▶ **Study text**:
════
Vartak Nagar is a Hindi language drama film directed by Atul Taishete.

Concept
The primary layer is a fun-filled nostalgic trip of the 80’s, the glorious school days, the eccentric teachers, and the school pranks. The innocence of that age is captured through the carefree lives of Gajya, Satya, Raju and Savio. They live in Vartak Nagar which is located in Mumbai and attend an English medium school. The fathers of Raju and Satya work in Sitaram mills.
  
The second layer, which follows the animosity between the don BalaChavan and union leader Kunwar Singh, is a look at the gangster era in the 80s in the city of Mumbai. Bala Chavan is the ferocious gangster working for the mill ownerandKunwar Singhis an honest mill union leader who fights for the rights of workers.

Violent clashes between Bala Chavan and Kunwar Singh lead to an event which changes the lives of the four children protagonists. The boys suddenly find themselves in adult-like situations and evolve as true and lifelong friends in the process.

The Bombay mill strike of 1982 is the driver for the story of Vartak Nagar. The catalyst used to make these two worlds collide is the historical Textile mill strike of Mumbai, considered the one landmark event which transformed Mumbai from an Industrial town to a commercial city.

The film is an entertaining roller coaster ride and promises to help us relive our carefree childhood days. The film also takes a hard look at how a seemingly small event snowballed into the longest running strike in history eventually converting the textile mills into swanky malls in the city of Mumbai two decades later.

Vartak Nagar is a funny and violent "Coming of age period film" about the childhood we share, the trust we take for granted, the promises we break and evolve as true friends in the process.

The film was screened at Cinequest Film Festival (San Jose, California) and received a great response.
════
▶ **Activity list**:
1. How would you render this sentence from the Vartak Nagar film description in Spanish: "The Bombay mill strike of 1982 is the driver for the story of Vartak Nagar."
2. Could you carry on the Vartak Nagar film description from the point where it ends?
The saved data entries have no part in this work.

Saved data entries
════
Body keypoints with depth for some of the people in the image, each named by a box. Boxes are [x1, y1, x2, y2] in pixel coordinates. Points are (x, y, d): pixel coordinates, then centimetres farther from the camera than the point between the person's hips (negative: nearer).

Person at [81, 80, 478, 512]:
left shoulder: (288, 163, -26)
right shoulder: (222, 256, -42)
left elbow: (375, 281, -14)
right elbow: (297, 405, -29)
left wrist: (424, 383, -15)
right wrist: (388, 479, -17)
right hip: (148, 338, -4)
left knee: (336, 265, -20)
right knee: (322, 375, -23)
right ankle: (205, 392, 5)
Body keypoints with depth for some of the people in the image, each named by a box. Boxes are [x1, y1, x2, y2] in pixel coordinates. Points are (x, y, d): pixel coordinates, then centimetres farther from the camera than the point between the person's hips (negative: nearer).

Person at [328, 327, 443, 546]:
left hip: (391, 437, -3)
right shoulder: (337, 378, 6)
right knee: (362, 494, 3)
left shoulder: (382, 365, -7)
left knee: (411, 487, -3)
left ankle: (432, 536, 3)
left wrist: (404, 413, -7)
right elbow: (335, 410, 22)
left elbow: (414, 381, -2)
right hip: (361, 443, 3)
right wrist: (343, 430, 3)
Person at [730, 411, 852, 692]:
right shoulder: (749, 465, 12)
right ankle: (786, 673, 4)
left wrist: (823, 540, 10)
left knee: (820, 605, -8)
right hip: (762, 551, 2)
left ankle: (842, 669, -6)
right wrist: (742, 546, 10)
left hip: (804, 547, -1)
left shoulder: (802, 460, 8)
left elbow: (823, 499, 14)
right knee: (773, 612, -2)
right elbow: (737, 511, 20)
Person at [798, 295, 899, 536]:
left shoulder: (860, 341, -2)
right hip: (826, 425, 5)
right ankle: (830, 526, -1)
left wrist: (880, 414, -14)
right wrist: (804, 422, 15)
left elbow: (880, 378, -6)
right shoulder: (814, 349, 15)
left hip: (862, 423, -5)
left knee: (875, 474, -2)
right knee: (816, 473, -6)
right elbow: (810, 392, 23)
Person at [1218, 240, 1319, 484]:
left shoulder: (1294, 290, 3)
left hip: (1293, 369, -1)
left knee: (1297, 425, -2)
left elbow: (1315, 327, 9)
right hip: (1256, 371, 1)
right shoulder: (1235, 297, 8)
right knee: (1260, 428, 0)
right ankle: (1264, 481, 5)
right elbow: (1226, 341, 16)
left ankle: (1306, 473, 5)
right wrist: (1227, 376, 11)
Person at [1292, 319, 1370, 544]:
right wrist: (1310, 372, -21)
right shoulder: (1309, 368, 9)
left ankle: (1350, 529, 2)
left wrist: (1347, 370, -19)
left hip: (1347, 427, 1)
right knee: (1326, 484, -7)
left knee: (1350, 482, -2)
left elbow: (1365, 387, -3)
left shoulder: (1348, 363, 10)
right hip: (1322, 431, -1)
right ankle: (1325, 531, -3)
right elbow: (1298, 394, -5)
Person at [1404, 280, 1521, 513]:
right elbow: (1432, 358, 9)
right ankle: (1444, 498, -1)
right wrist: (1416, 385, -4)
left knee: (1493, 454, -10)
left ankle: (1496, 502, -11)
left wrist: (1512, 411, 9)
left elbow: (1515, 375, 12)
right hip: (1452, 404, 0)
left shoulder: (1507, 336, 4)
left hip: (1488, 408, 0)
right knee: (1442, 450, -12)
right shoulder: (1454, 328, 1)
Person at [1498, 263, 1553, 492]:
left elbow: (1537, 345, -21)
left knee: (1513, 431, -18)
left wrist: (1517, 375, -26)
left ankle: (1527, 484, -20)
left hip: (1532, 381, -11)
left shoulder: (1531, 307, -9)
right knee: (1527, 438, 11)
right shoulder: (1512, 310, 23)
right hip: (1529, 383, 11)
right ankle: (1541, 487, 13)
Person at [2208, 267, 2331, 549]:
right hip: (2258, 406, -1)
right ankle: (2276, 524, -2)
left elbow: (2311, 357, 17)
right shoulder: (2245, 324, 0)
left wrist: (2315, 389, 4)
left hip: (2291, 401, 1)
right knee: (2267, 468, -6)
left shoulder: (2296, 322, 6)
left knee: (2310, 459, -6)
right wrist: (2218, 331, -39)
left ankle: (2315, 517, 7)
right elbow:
════
▶ **Results by task**:
1. La huelga de las fábricas de Bombay de 1982 es el motor de la historia de Vartak Nagar.

2.
Cast
 Jimmy Shergill as Bala Chavan 
 Raghu Ram as Kunwar Singh 
 Shweta Gulati as Mona alias Lal Pari
 Jayesh Kardak as Satyanarayan Moorthy  alias Satya
 Ashitosh Gaikwad as Raju Thorat
 Shantnu Rangnaker as Gajanan Shenoy alias Gajya
 Mohak Meet as Savio Fernandes

Takes
'ATUL TAISHETE’s TAKE (Director)'
Vartak Nagar tries to create the Bomaby of the 80s while attempting to mix genres ranging from a coming of age action film to a gangster drama while trying to trace the history of how the industrial town of Mumbai became the commercial hub called Bombay.

'AMIT AGARWAL’s TAKE (Producer)'
Vartak Nagar is one of those rare films which has the potential to be a huge commercial hit, garner critical acclaim and also perform well internationally. I had absolutely no hesitation in backing the film.

'JIMMY SHEIRGILL’s TAKE (Actor)'
The character of Bala Chavan was amazingly well fleshed out and something which I had never done before. I really enjoyed bringing out the menace of Bala Chavan on screen.

'RAGHU RAM’s TAKE (Actor)'
The character of Kunwar Singh as an honest and upright union leader with a heart of gold attracted me to Vartak Nagar. I love the way Kunwar Singh has been portrayed as a man with the right amount of empathy and toughness.